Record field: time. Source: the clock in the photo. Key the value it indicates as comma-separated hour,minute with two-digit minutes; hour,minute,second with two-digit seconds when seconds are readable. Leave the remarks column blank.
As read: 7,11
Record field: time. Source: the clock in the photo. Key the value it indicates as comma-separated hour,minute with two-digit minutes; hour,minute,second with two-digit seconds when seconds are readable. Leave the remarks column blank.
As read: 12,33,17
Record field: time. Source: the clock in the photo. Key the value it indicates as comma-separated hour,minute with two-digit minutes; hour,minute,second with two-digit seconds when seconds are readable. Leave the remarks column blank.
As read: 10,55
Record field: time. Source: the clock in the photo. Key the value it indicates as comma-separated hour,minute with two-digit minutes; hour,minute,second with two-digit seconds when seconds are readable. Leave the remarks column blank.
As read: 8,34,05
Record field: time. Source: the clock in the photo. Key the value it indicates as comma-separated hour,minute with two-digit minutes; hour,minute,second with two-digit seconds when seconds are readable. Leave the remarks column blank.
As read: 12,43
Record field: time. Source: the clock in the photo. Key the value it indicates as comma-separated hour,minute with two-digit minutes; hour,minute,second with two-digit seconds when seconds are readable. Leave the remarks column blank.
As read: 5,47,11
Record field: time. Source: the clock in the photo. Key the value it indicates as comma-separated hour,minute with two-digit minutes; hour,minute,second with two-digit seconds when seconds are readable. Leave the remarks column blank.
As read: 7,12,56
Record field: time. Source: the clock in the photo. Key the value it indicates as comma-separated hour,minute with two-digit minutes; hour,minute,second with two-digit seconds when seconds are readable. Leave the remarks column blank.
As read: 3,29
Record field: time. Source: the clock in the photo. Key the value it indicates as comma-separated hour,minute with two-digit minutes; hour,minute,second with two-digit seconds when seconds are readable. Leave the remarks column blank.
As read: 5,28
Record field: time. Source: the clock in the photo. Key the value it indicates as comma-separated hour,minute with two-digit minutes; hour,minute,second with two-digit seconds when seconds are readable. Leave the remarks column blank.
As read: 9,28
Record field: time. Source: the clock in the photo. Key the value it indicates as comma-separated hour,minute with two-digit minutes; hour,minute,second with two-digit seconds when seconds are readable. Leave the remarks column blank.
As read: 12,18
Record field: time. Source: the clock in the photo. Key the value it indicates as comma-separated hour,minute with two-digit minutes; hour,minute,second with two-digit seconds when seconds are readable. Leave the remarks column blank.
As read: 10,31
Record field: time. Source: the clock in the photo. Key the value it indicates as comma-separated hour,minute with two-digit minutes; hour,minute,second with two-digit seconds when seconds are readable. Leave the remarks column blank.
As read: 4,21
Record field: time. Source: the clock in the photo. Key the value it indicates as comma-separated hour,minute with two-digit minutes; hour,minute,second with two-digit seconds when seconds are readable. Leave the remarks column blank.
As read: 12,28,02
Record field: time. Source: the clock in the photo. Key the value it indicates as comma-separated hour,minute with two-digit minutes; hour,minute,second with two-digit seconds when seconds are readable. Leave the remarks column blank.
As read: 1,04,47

========================================

Return every line of the data above verbatim, with nothing added or left out.

__COMPLETED EXERCISE__
Record field: time. Source: the clock in the photo. Key the value it indicates as comma-separated hour,minute with two-digit minutes; hour,minute,second with two-digit seconds when seconds are readable. Leave the remarks column blank.
As read: 7,11
Record field: time. Source: the clock in the photo. Key the value it indicates as comma-separated hour,minute with two-digit minutes; hour,minute,second with two-digit seconds when seconds are readable. Leave the remarks column blank.
As read: 12,33,17
Record field: time. Source: the clock in the photo. Key the value it indicates as comma-separated hour,minute with two-digit minutes; hour,minute,second with two-digit seconds when seconds are readable. Leave the remarks column blank.
As read: 10,55
Record field: time. Source: the clock in the photo. Key the value it indicates as comma-separated hour,minute with two-digit minutes; hour,minute,second with two-digit seconds when seconds are readable. Leave the remarks column blank.
As read: 8,34,05
Record field: time. Source: the clock in the photo. Key the value it indicates as comma-separated hour,minute with two-digit minutes; hour,minute,second with two-digit seconds when seconds are readable. Leave the remarks column blank.
As read: 12,43
Record field: time. Source: the clock in the photo. Key the value it indicates as comma-separated hour,minute with two-digit minutes; hour,minute,second with two-digit seconds when seconds are readable. Leave the remarks column blank.
As read: 5,47,11
Record field: time. Source: the clock in the photo. Key the value it indicates as comma-separated hour,minute with two-digit minutes; hour,minute,second with two-digit seconds when seconds are readable. Leave the remarks column blank.
As read: 7,12,56
Record field: time. Source: the clock in the photo. Key the value it indicates as comma-separated hour,minute with two-digit minutes; hour,minute,second with two-digit seconds when seconds are readable. Leave the remarks column blank.
As read: 3,29
Record field: time. Source: the clock in the photo. Key the value it indicates as comma-separated hour,minute with two-digit minutes; hour,minute,second with two-digit seconds when seconds are readable. Leave the remarks column blank.
As read: 5,28
Record field: time. Source: the clock in the photo. Key the value it indicates as comma-separated hour,minute with two-digit minutes; hour,minute,second with two-digit seconds when seconds are readable. Leave the remarks column blank.
As read: 9,28
Record field: time. Source: the clock in the photo. Key the value it indicates as comma-separated hour,minute with two-digit minutes; hour,minute,second with two-digit seconds when seconds are readable. Leave the remarks column blank.
As read: 12,18
Record field: time. Source: the clock in the photo. Key the value it indicates as comma-separated hour,minute with two-digit minutes; hour,minute,second with two-digit seconds when seconds are readable. Leave the remarks column blank.
As read: 10,31
Record field: time. Source: the clock in the photo. Key the value it indicates as comma-separated hour,minute with two-digit minutes; hour,minute,second with two-digit seconds when seconds are readable. Leave the remarks column blank.
As read: 4,21
Record field: time. Source: the clock in the photo. Key the value it indicates as comma-separated hour,minute with two-digit minutes; hour,minute,second with two-digit seconds when seconds are readable. Leave the remarks column blank.
As read: 12,28,02
Record field: time. Source: the clock in the photo. Key the value it indicates as comma-separated hour,minute with two-digit minutes; hour,minute,second with two-digit seconds when seconds are readable. Leave the remarks column blank.
As read: 1,04,47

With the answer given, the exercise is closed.